WORK TO DO
From the forum thread about installing bsddb3 below, copy the passage that starts at the words "The simplest fix" and ends after "used to do...", with nothing changed.

EXTRACT PROVIDED
The simplest fix is to install PyBSDDB (get it here:)
http://www.jcea.es/programacion/pybsddb.htm

Simply installing that should fix the problem: i.e. you should be able to import this in your Python interpreter via "import bsddb3", and the problem you described in your email message should go away. Pygr 0.8.2 automatically looks for bsddb3 and uses it if bsddb is missing / not working, so you do not need to rename bsddb3 as Namshin used to do...

-- Chris Lee

Naomi Ellen

unread,
Dec 23, 2010, 3:50:25 AM12/23/10
to pygr...@googlegroups.com
Hi,

Unfortunately, your suggestion does not address my problem.

% easy_install bsddb3
Searching for bsddb3
Best match: bsddb3 5.1.1
Processing bsddb3-5.1.1.zip
Running bsddb3-5.1.1/setup.py -q bdist_egg --dist-dir /var/folders/+6/+6JHnURVE3G3kz+p4dnQfE+++TM/-Tmp-/easy_install-oBTvxP/bsddb3-5.1.1/egg-dist-tmp-lX8NCy
Can't find a local Berkeley DB installation.
(suggestion: try the --berkeley-db=/path/to/bsddb option)
error: Setup script exited with 1

My Mac does not have the Berkeley DB installed, and there doesn't seem to be any Berkeley DB build for the Mac.
Besides, you need an account with Oracle to download the source code.

Is there really no way to run pygr with gdbm on the Mac? I installed Python 2.7 and gdbm from Macports, and still,
no success:

>>> import gdbm
>>> from pygr import seqdb
>>> sp = seqdb.SequenceFileDB('/Users/naomi/projects/data/MM0240/MM0240.fa')
WARNING dbfile.open_index: Falling back to hash index: unable to import bsddb
Traceback (most recent call last):
  File "<stdin>", line 1, in <module>
  File "/opt/local/Library/Frameworks/Python.framework/Versions/2.7/lib/python2.7/site-packages/pygr-0.8.2-py2.7-macosx-10.6-x86_64.egg/pygr/seqdb.py", line 433, in __init__
    SequenceDB.__init__(self, filepath=filepath, dbname=dbname, **kwargs)

DATA SHOWN
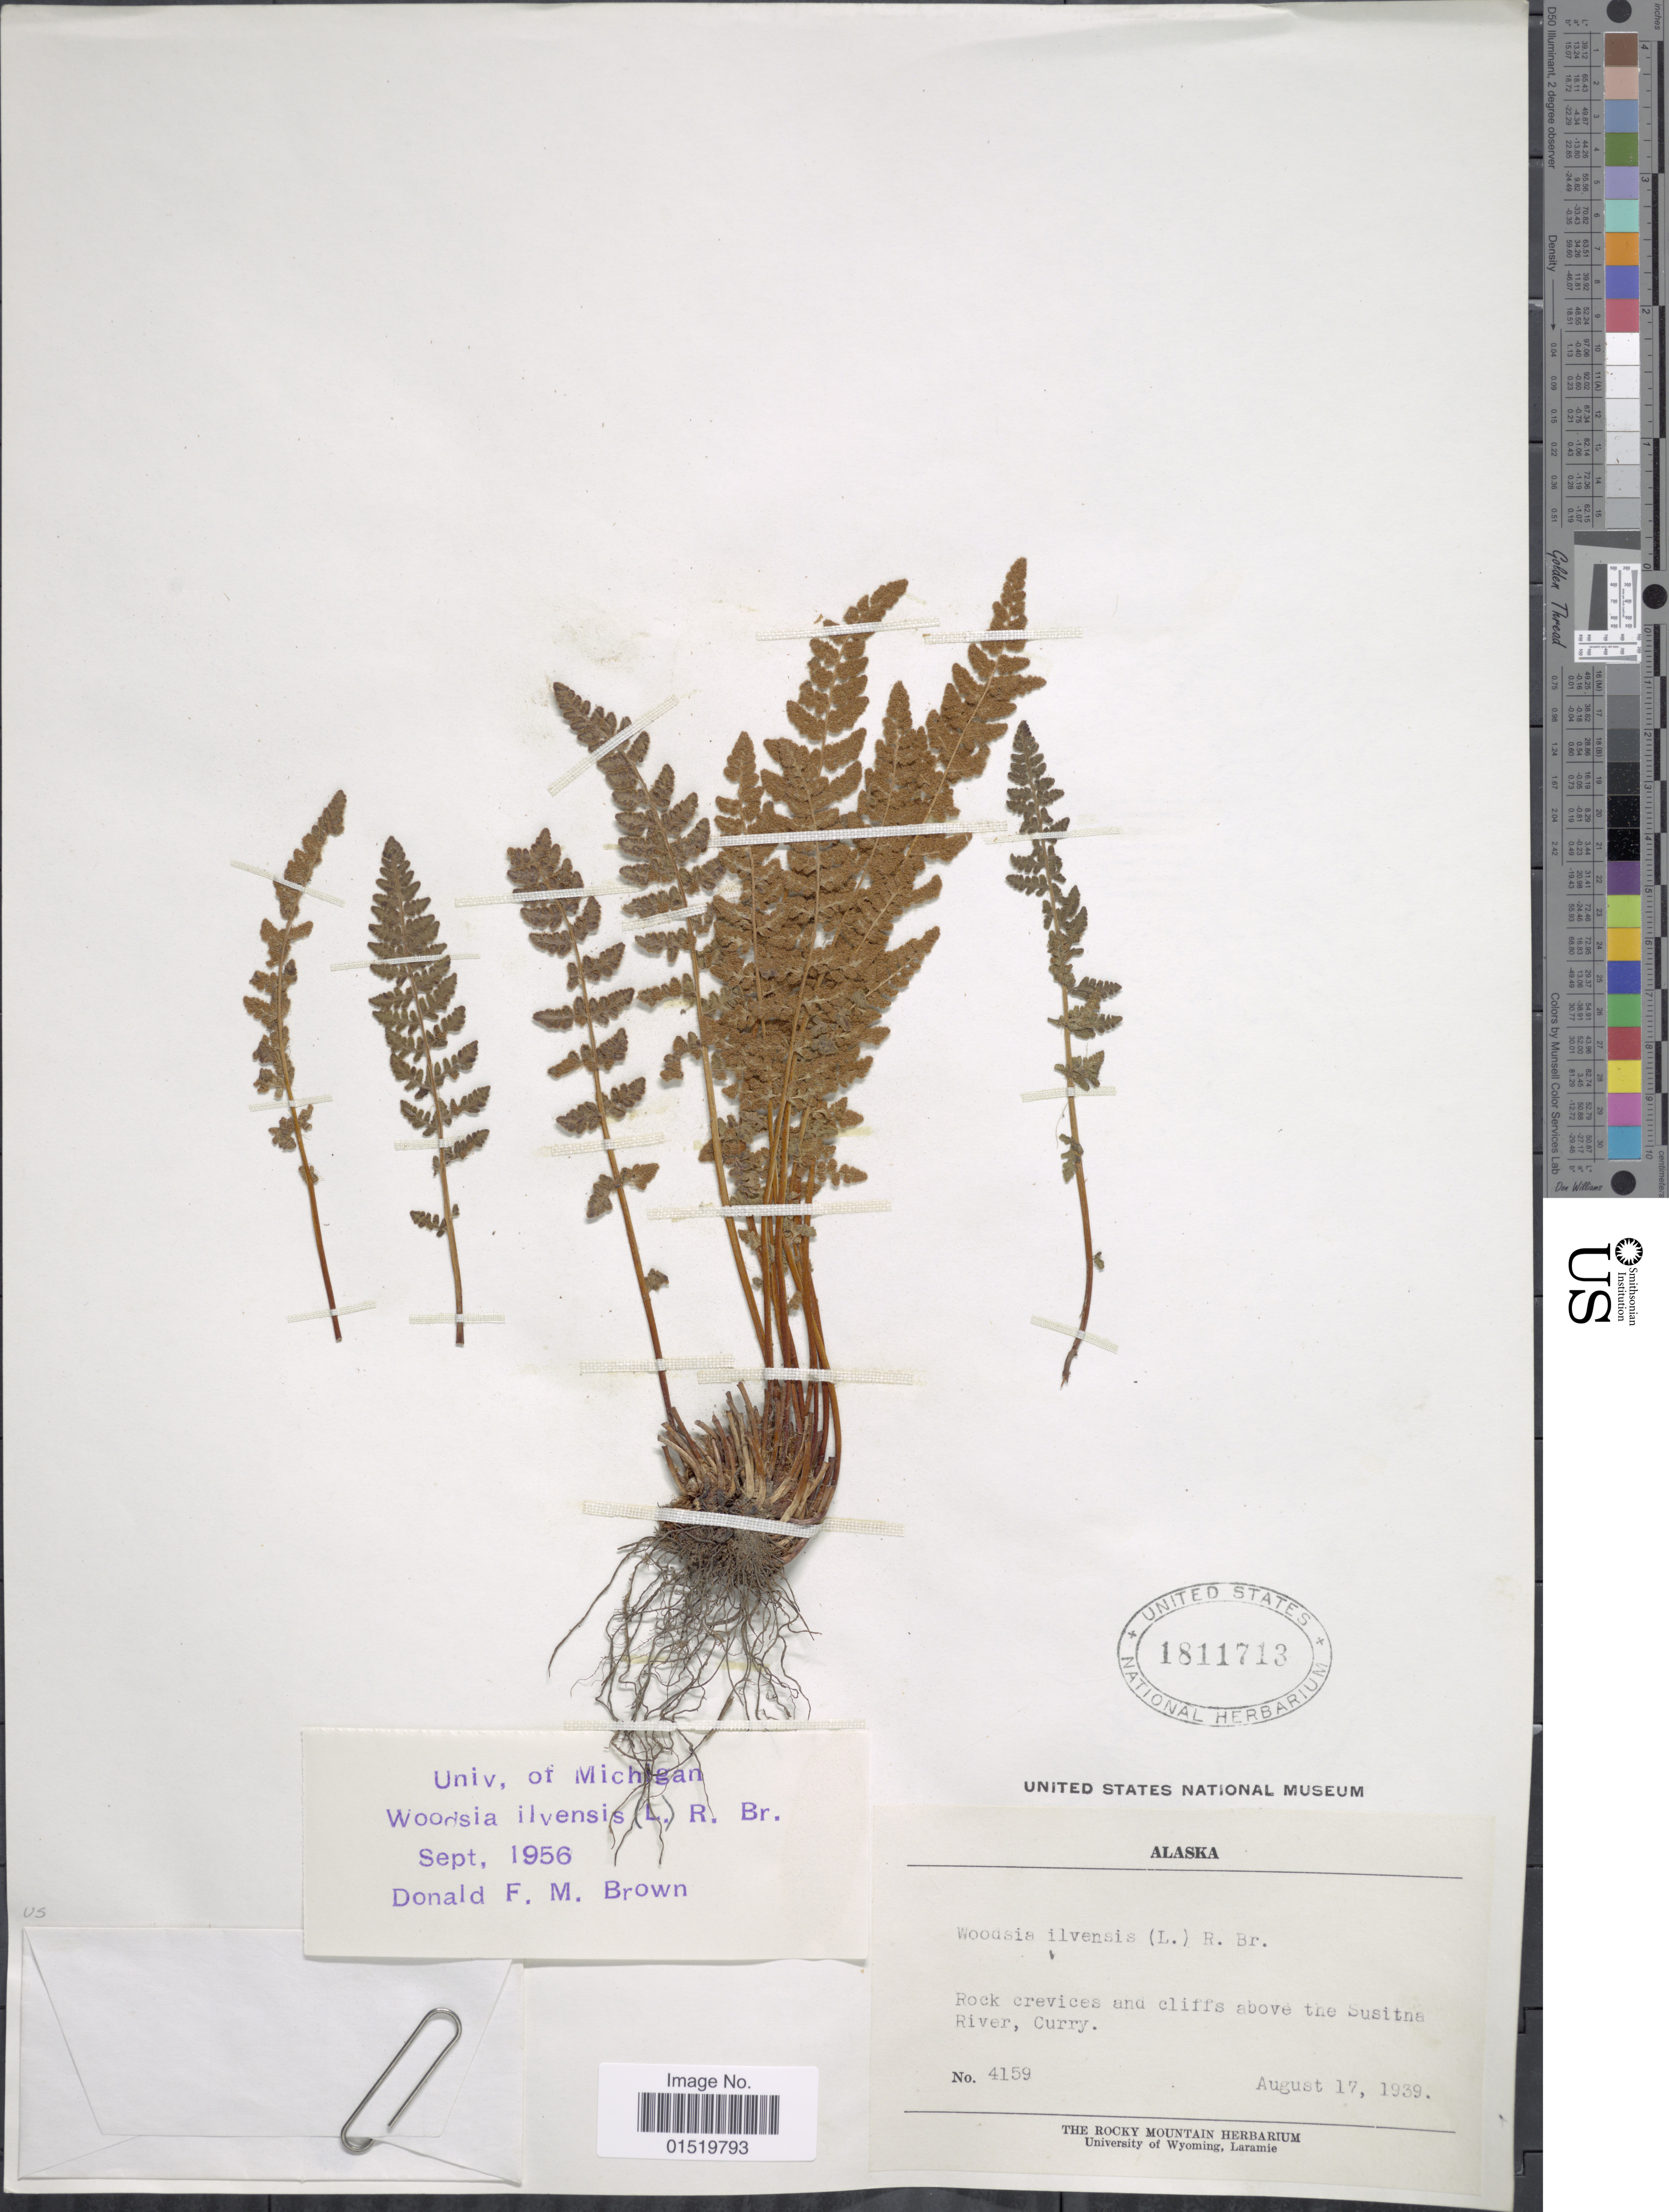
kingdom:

THE OUTPUT
The simplest fix is to install PyBSDDB (get it here:)
http://www.jcea.es/programacion/pybsddb.htm

Simply installing that should fix the problem: i.e. you should be able to import this in your Python interpreter via "import bsddb3", and the problem you described in your email message should go away. Pygr 0.8.2 automatically looks for bsddb3 and uses it if bsddb is missing / not working, so you do not need to rename bsddb3 as Namshin used to do...